Science is a pyramid. Every breakthrough and discovery are reached through incremental steps that build off the previous level.
Shrikesh Sachdev, a senior research associate in the Michael Roberts lab, thoroughly understands this.
“It takes many small steps to get to a treatment or a cure,” Sachdev said. “It very often takes decades, but it’s nice to be able to put in your little piece of the puzzle that might help lead to the discovery, if not a cure.”
Sachdev began his path to Bond Life Sciences Center when he left his home country of Canada in 1991 to earn his master’s degree in fisheries and wildlife from Mizzou.
Once he graduated in 1993, he felt his heart being pulled towards another field — disease and disease-related processes.
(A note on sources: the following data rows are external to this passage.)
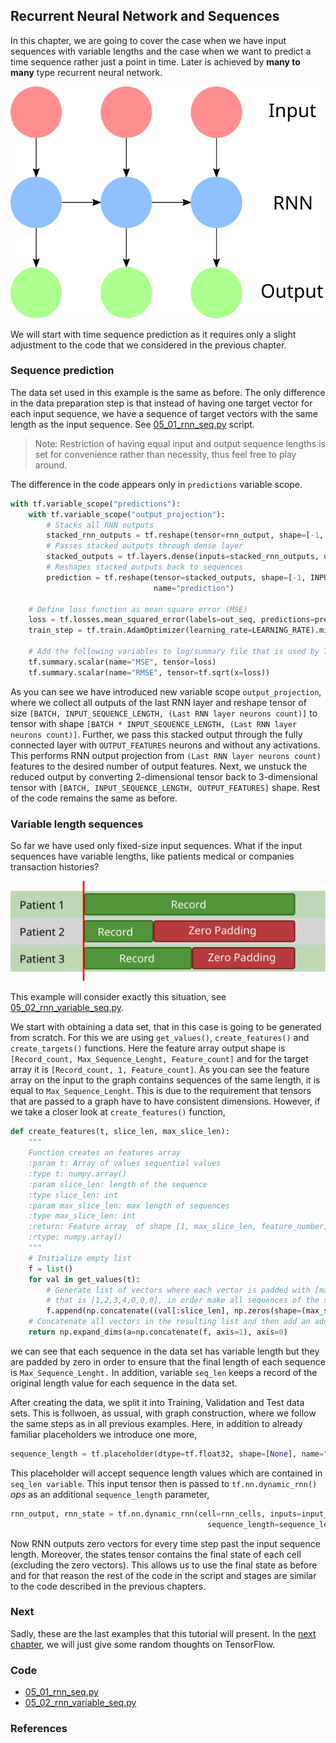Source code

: ## Recurrent Neural Network and Sequences

In this chapter, we are going to cover the case when we have input sequences with variable lengths and the case when we want to predict a time sequence rather just a point in time. Later is achieved by **many to many** type recurrent neural network.

![Many to many RNN](../assets/image5.svg)

We will start with time sequence prediction as it requires only a slight adjustment to the code that we considered in the previous chapter.

### Sequence prediction

The data set used in this example is the same as before. The only difference in the data preparation step is that instead of having one target vector for each input sequence, we have a sequence of target vectors with the same length as the input sequence. See [05\_01\_rnn\_seq.py](/scripts/05_01_rnn_seq.py) script.

> Note: Restriction of having equal input and output sequence lengths is set for convenience rather than necessity, thus feel free to play around.

The difference in the code appears only in `predictions` variable scope.

```python
with tf.variable_scope("predictions"):
    with tf.variable_scope("output_projection"):
        # Stacks all RNN outputs
        stacked_rnn_outputs = tf.reshape(tensor=rnn_output, shape=[-1, RNN_LAYERS[-1]["units"]])
        # Passes stacked outputs through dense layer
        stacked_outputs = tf.layers.dense(inputs=stacked_rnn_outputs, units=OUTPUT_FEATURES)
        # Reshapes stacked_outputs back to sequences
        prediction = tf.reshape(tensor=stacked_outputs, shape=[-1, INPUT_SEQUENCE_LENGTH, OUTPUT_FEATURES],
                                name="prediction")

    # Define loss function as mean square error (MSE)
    loss = tf.losses.mean_squared_error(labels=out_seq, predictions=prediction)
    train_step = tf.train.AdamOptimizer(learning_rate=LEARNING_RATE).minimize(loss=loss)

    # Add the following variables to log/summary file that is used by TensorBoard
    tf.summary.scalar(name="MSE", tensor=loss)
    tf.summary.scalar(name="RMSE", tensor=tf.sqrt(x=loss))
```

As you can see we have introduced new variable scope `output_projection`, where we collect all outputs of the last RNN layer and reshape tensor of size `[BATCH, INPUT_SEQUENCE_LENGTH, (Last RNN layer neurons count)]` to tensor with shape `[BATCH * INPUT_SEQUENCE_LENGTH, (Last RNN layer neurons count)]`. Further, we pass this stacked output through the fully connected layer with `OUTPUT_FEATURES` neurons and without any activations. This performs RNN output projection from  `(Last RNN layer neurons count)` features to the desired number of output features. Next, we unstuck the reduced output by converting 2-dimensional tensor back to 3-dimensional tensor with `[BATCH, INPUT_SEQUENCE_LENGTH, OUTPUT_FEATURES]` shape. Rest of the code remains the same as before.

### Variable length sequences

So far we have used only fixed-size input sequences. What if the input sequences have variable lengths, like patients medical or companies transaction histories?

![Record Sequences](../assets/image6.svg)

This example will consider exactly this situation, see [05\_02\_rnn\_variable\_seq.py](/scripts/05_02_rnn_variable_seq.py).

We start with obtaining a data set, that in this case is going to be generated from scratch. For this we are using `get_values()`, `create_features()` and `create_targets()` functions. Here the feature array output shape is `[Record_count, Max_Sequence_Lenght, Feature_count]` and for the target array it is `[Record_count, 1, Feature_count]`. As you can see the feature array on the input to the graph contains sequences of the same length, it is equal to `Max_Sequence_Lenght`. This is due to the requirement that tensors that are passed to a graph have to have consistent dimensions. However, if we take a closer look at `create_features()` function,

```python
def create_features(t, slice_len, max_slice_len):
    """
    Function creates an features array
    :param t: Array of values sequential values
    :type t: numpy.array()
    :param slice_len: length of the sequence
    :type slice_len: int
    :param max_slice_len: max length of sequences
    :type max_slice_len: int
    :return: Feature array  of shape [1, max_slice_len, feature_number]
    :rtype: numpy.array()
    """
    # Initialize empty list
    f = list()
    for val in get_values(t):
        # Generate list of vectors where each vector is padded with [max_slice_len - slice_len] zeros from the back,
        # that is [1,2,3,4,0,0,0], in order make all sequences of the same length [max_slice_len].
        f.append(np.concatenate((val[:slice_len], np.zeros(shape=(max_slice_len - slice_len, 1))), axis=0))
    # Concatenate all vectors in the resulting list and then add an additional dimension.
    return np.expand_dims(a=np.concatenate(f, axis=1), axis=0)
```

we can see that each sequence in the data set has variable length but they are padded by zero in order to ensure that the final length of each sequence is `Max_Sequence_Lenght.` In addition, variable `seq_len` keeps a record of the original length value for each sequence in the data set.

After creating the data, we split it into Training, Validation and Test data sets. This is follwoen, as ussual, with graph construction, where we follow the same steps as in all previous examples. Here, in addition to already familiar placeholders we introduce one more,

```python
sequence_length = tf.placeholder(dtype=tf.float32, shape=[None], name="sequence_length")
```

This placeholder will accept sequence length values which are contained in `seq_len variable`. This input tensor then is passed to `tf.nn.dynamic_rnn()` _ops_ as an additional `sequence_length` parameter,

```python
rnn_output, rnn_state = tf.nn.dynamic_rnn(cell=rnn_cells, inputs=input_seq, dtype=tf.float32,
                                            sequence_length=sequence_length)
```

Now RNN outputs zero vectors for every time step past the input sequence length. Moreover, the states tensor contains the final state of each cell \(excluding the zero vectors\). This allows us to use the final state as before and for that reason the rest of the code in the script and stages are similar to the code described in the previous chapters.

### Next

Sadly, these are the last examples that this tutorial will present. In the [next chapter](/chapters/chapter8.md), we will just give some random thoughts on TensorFlow.

### Code

* [05\_01\_rnn\_seq.py](/scripts/05_01_rnn_seq.py)
* [05\_02\_rnn\_variable\_seq.py](/scripts/05_02_rnn_variable_seq.py)

### References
That led him to conduct his Ph.D. in biochemistry doing cancer research with Mark Hannink lab in the Biochemistry Department at Mizzou.
After receiving his Ph.D. in 1998, Sachdev went to Munich, Germany as a Leukemia and Lymphoma Society Fellow for his postdoctoral research in Rudi Grosschedl’s lab, where he researched a developmental signaling pathway that has been implicated in cancer.
“Every scientist thinks, ‘I want to cure cancer, or I want to cure HIV,’” Sachdev said. “You always want to contribute to that, but I think the pursuit of knowledge should be our primary goal. Once we can understand the basics of how things work, then we can try and understand what is causing the diseases.”
While in Munich, Sachdev found a new type of SUMO E3 ligase enzyme that modulates a developmental signal transduction pathway. That was one of those underappreciated incremental steps.
“Science is incremental, but those ‘aha moments’ are what you live for,” Sachdev said. “I was thinking to myself, ‘I am the only person in the world that knows this right now…And it’s going to help people understand other things.’”
Currently, Sachdev works with research professor Toshi Ezashi to characterize and analyze induced pluripotent stem cells from patients with Smith-Magenis neurodevelopmental syndrome.
A mutation in the Retinoic Acid-Induced one (RAI1) causes the Smith-Magenis syndrome. Sachdev and Ezashi convert fibroblasts — skin tissue cells — into pluripotent stem cells which can turn into certain different types of tissue cells. Researchers use this method to understand the effects of the disease on a molecular level.
“Dr. Ezashi had a huge impact on introducing me to stem cells and really igniting a passion within me,” Sachdev said.
Ezashi has known Sachdev for more than eighteen years. The two started collaborating while Sachdev was near the end of his time in Munich.
“He’s very friendly and kind,” Ezashi said. “Whenever I need help, he never rejects me. He tries to help every time, which I do appreciate.”
While Ezashi has been working with pluripotent stem cells since 2003, Sachdev brings biochemistry and molecular biology expertise to the project.
“We have complementary backgrounds,” Ezashi said. “He has strengths that I don’t have, so we complement each other. We can cover each other’s deficiencies.”
The induced pluripotent stem cells will help the researchers do more since they won’t have to use embryo-derived materials that are restricting and complicated. However, both researchers have a long way to go in their study.
With a little luck, Sachdev’s multiple ongoing collaborations will each have their own set of incremental steps waiting to be found.